C’est ici un livre de bonne foi… Rédigées à chaud, parues à la rentrée 2020, les Confusions de Marie Tanguy (1) ont attiré l’attention de critiques de presse, d’observateurs… toujours intéressés par les coulisses de la campagne que l’actuel chef de l’Etat a menée en 2017. Voici le récit, écrit sous pseudonyme, d’une plume qui s’est engagée au pôle « Idées » du candidat Macron, où elle a vécu plusieurs mois très pénibles qui l’ont conduite à un burn-out, à quelques jours du scrutin.

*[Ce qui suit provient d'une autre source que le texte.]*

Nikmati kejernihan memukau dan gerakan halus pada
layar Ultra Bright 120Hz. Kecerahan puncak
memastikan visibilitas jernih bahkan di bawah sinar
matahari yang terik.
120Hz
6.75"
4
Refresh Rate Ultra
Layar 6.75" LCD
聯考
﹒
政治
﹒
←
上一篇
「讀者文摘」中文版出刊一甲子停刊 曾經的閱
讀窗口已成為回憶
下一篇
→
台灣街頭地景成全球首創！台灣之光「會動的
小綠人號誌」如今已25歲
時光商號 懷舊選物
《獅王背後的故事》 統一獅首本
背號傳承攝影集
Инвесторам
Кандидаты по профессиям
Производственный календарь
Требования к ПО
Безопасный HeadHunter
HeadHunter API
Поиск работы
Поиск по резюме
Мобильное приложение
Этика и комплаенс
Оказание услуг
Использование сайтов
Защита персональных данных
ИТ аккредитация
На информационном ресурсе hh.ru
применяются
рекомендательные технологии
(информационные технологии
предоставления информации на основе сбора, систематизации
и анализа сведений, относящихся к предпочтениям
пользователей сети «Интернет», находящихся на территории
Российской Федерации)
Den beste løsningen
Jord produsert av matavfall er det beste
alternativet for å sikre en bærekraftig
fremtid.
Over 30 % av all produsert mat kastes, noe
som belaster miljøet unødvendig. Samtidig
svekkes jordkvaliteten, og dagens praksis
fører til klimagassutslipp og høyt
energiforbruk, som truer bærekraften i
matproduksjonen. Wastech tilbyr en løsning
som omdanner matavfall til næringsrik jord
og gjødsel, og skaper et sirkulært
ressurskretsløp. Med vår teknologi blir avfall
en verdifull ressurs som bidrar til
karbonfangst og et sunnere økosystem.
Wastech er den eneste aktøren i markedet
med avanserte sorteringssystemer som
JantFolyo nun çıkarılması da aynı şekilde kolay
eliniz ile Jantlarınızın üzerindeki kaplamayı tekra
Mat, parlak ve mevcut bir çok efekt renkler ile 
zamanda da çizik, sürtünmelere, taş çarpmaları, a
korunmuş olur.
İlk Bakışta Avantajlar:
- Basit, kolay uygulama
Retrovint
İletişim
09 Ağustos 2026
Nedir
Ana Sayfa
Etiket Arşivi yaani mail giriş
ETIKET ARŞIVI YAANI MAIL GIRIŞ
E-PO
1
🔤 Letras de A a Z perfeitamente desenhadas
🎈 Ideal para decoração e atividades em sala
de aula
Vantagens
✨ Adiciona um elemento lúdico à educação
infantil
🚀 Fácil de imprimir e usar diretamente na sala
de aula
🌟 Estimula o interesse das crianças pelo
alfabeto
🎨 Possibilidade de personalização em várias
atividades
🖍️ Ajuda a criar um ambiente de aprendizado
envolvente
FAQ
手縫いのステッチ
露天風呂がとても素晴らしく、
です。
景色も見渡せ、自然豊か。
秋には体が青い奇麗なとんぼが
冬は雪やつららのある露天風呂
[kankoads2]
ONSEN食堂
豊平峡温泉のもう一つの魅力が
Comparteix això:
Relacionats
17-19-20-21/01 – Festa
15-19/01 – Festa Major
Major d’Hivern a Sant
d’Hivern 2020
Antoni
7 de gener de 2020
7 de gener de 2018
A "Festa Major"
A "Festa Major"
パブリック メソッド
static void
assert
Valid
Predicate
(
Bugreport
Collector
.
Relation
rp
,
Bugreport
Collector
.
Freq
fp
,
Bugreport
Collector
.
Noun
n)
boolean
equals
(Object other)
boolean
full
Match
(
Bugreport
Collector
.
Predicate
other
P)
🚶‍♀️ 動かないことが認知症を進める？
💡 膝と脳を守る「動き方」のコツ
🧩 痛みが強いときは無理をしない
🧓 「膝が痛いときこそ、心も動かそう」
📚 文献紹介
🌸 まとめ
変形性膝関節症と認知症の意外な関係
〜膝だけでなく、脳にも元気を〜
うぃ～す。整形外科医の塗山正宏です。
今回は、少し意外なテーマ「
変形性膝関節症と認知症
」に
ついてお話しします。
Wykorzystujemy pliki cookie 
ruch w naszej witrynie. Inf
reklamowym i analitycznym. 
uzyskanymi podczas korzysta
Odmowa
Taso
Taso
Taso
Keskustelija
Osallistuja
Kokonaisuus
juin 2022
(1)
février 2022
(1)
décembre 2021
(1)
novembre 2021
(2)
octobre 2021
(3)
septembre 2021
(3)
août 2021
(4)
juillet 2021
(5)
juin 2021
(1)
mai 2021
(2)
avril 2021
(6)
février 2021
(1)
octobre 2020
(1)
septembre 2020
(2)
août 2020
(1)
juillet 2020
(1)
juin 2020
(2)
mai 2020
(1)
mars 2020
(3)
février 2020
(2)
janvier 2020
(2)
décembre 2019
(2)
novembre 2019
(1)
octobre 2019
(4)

Tout cela posé, les plumes seront sans doute heureuses d’apprendre qu’elles (re) trouveront beaucoup dans cet ouvrage, bien au-delà du témoignage et des anecdotes de campagne. Marie Tanguy a en effet un réel talent pour évoquer le travail de la plume. Politique, certes, mais on ne prend guère de risques en affirmant que les speechwriters d’entreprises ou de collectivités connaissent les mêmes affres. Il faut la lire, Marie Tanguy, il faut la voir accoucher péniblement de tel discours ou de tel argumentaire :
« Je n’ai jamais appris à écrire un discours. Je ne suis pas normalienne, je n’ai ni technique ni don particulier. […] L’écriture ne venait pas, elle venait douloureusement. Chaque mot hésitait, vacillait, aurait voulu être un murmure, quand on attend d’un discours qu’il se déclame avec fierté. » (page 88)
L’ouvrage est également traversé par le stress face à des échéances de plus en plus difficiles à respecter et il contient plusieurs descriptions très fines des circuits de validation, visiblement aussi tortueux dans le nouveau que dans l’ancien monde.
On ne saurait passer sous silence les portraits, qui donnent à Confusions ses passages parmi les plus réussis : tenant à égale distance hagiographie et portrait-charge, Marie Tanguy sait nous dépeindre avec équilibre et sensibilité quelques-uns de ceux que la campagne de 2017 avait révélés. La plume en titre du candidat, Sylvain Fort, n’apparaît guère dans le livre mais Ismaël « Isma » Emelien, alors Conseiller Communication et Affaires stratégiques, est croqué avec beaucoup de précision et d’à-propos, tout comme David Amiel auquel est sans doute consacré le portrait le plus approfondi… le plus réussi ?
Un mot sur le titre… Le pluriel s’imposait, pour ces « confusions » qui enserrent notre héroïne tout au long de son récit. Les plumes seront certainement sensibles à la confusion des temps, au brouillage entre jours et nuits, aux horaires distendus par la charge de travail : « Par moments, je levais la tête et il était déjà 19h30, quand j’aurais juré qu’il était quatre heures de moins. L’heure n’avait de toute façon plus d’importance : elle ne signifiait rien. » (page 75)
Au cœur de l’ouvrage, on trouve surtout une confusion politique, idéologique : Marie Tanguy déchante bien vite, qui pensait retrouver le réformisme de Michel Rocard et de la CFDT chez le candidat Macron. Naïveté ? Point de vue discutable ? On préférera retenir ici l’aveu bien sincère de l’autrice. Un livre de bonne foi…
1 : TANGUY Marie, Confusions. Paris, Jean-Cl. Lattès, coll. « La Grenade », septembre 2020. 215 pages, 18 euros.